** Problem to solve **
In the podcast show notes, which Linux distribution did Nick say the team tried before CentOS, and what was its drawback?

** Selected extract **
= = = = = = =
Herding Code 217: Nick Craver on Stack Overflow Engineering

The guys talk to Nick Craver about all the magic behind the scenes at StackExchange global headquarters. Download / Listen: Herding Code 217: Nick Craver on Stack Overflow Engineering

Show Notes:

Hello
- (00:15) Nick explains his job: software development, sysadmin (site reliablity engineer), and sometime DBA. Just not devops.
- (01:30) Jon introduces Nick's recent blog post series and the Trello board where people can recommend and vote on new topics:
Architecture / Network
- (01:58) Jon notes that they're using Windows and CentOS and asks why CentOS as opposed to other Linux flavors. Nick says they tried Ubuntu first, but it's more tuned for clients. CentOS is a variant of Red Hat Enterprise Linux, so all the packages work.
- (02:53) Nick says that they use whatever's the best tool for each job - factoring in the costs of each new tool (training, migrating, supporting, vendor overhead, etc.). They run Elastic Search, Redis, HAProxy and Logstash.
= = = = = = =
** Supplied material **
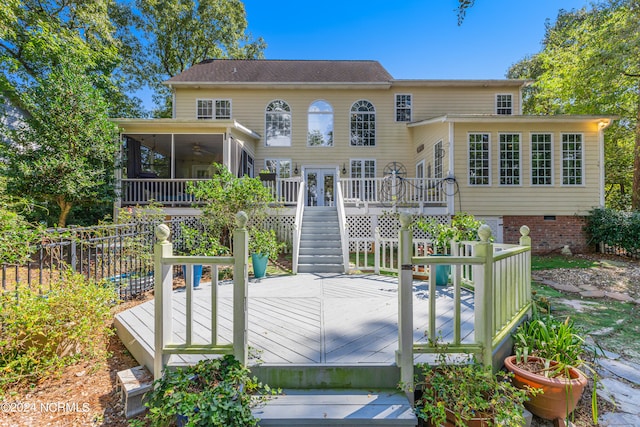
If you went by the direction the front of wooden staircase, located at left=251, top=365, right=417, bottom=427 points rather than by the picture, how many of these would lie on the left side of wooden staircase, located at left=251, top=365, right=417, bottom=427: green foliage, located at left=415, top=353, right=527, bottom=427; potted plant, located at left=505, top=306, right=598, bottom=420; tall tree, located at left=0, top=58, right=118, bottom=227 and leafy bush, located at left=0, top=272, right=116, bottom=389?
2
= = = = = = =
** Result **
They tried Ubuntu first, but it is more tuned for clients.